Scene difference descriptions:

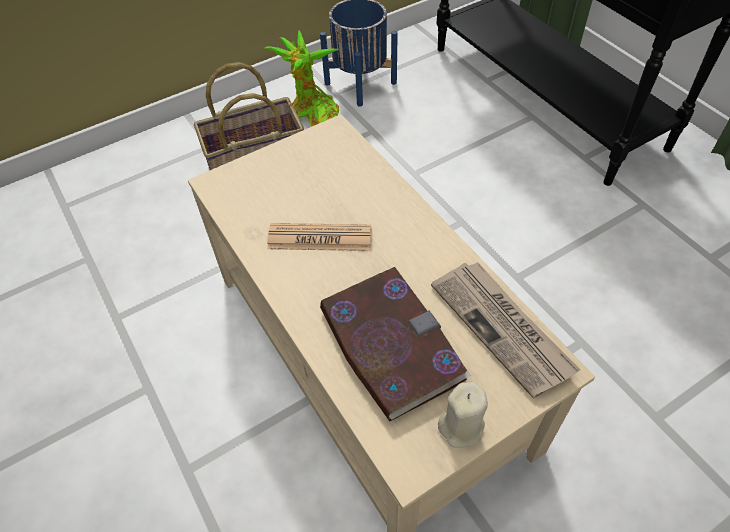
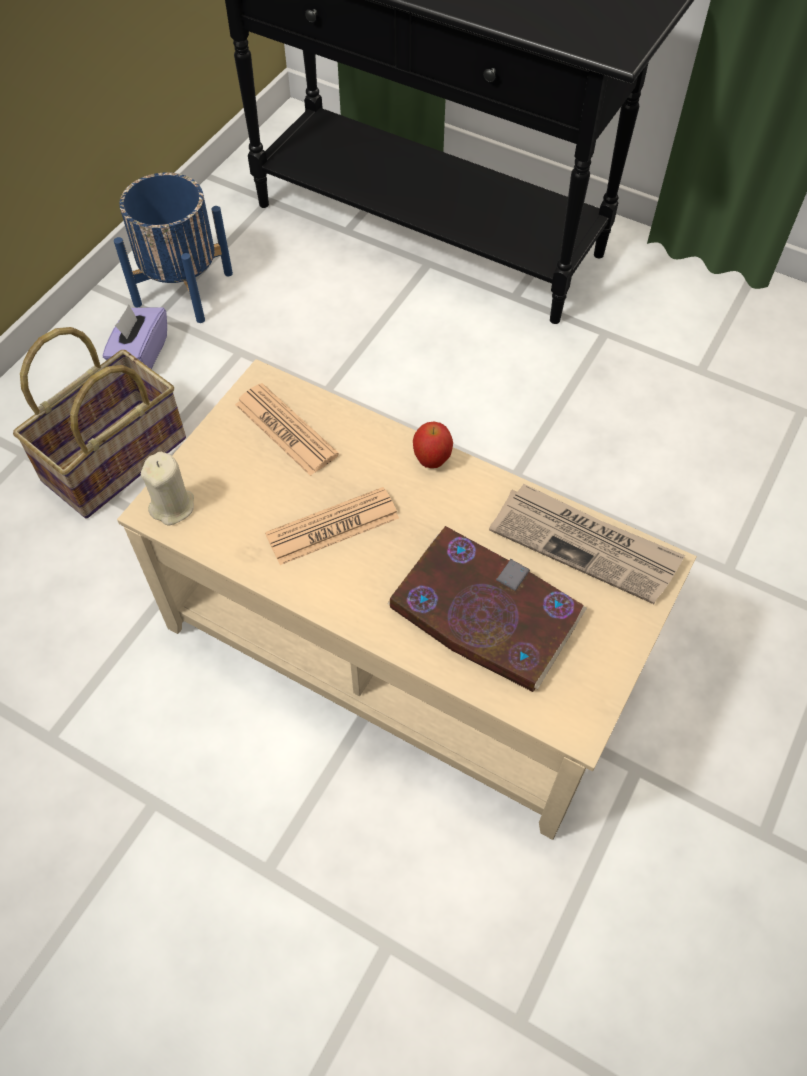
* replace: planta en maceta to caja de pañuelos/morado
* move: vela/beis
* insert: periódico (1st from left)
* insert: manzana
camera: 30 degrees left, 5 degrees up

» WHAT IS NEEDED
Would you write out each entry word for word and omit the images?

» SOLUTION TO THE EXERCISE
* replace: planta en maceta to caja de pañuelos/morado
* move: vela/beis
* insert: periódico (1st from left)
* insert: manzana
camera: 30 degrees left, 5 degrees up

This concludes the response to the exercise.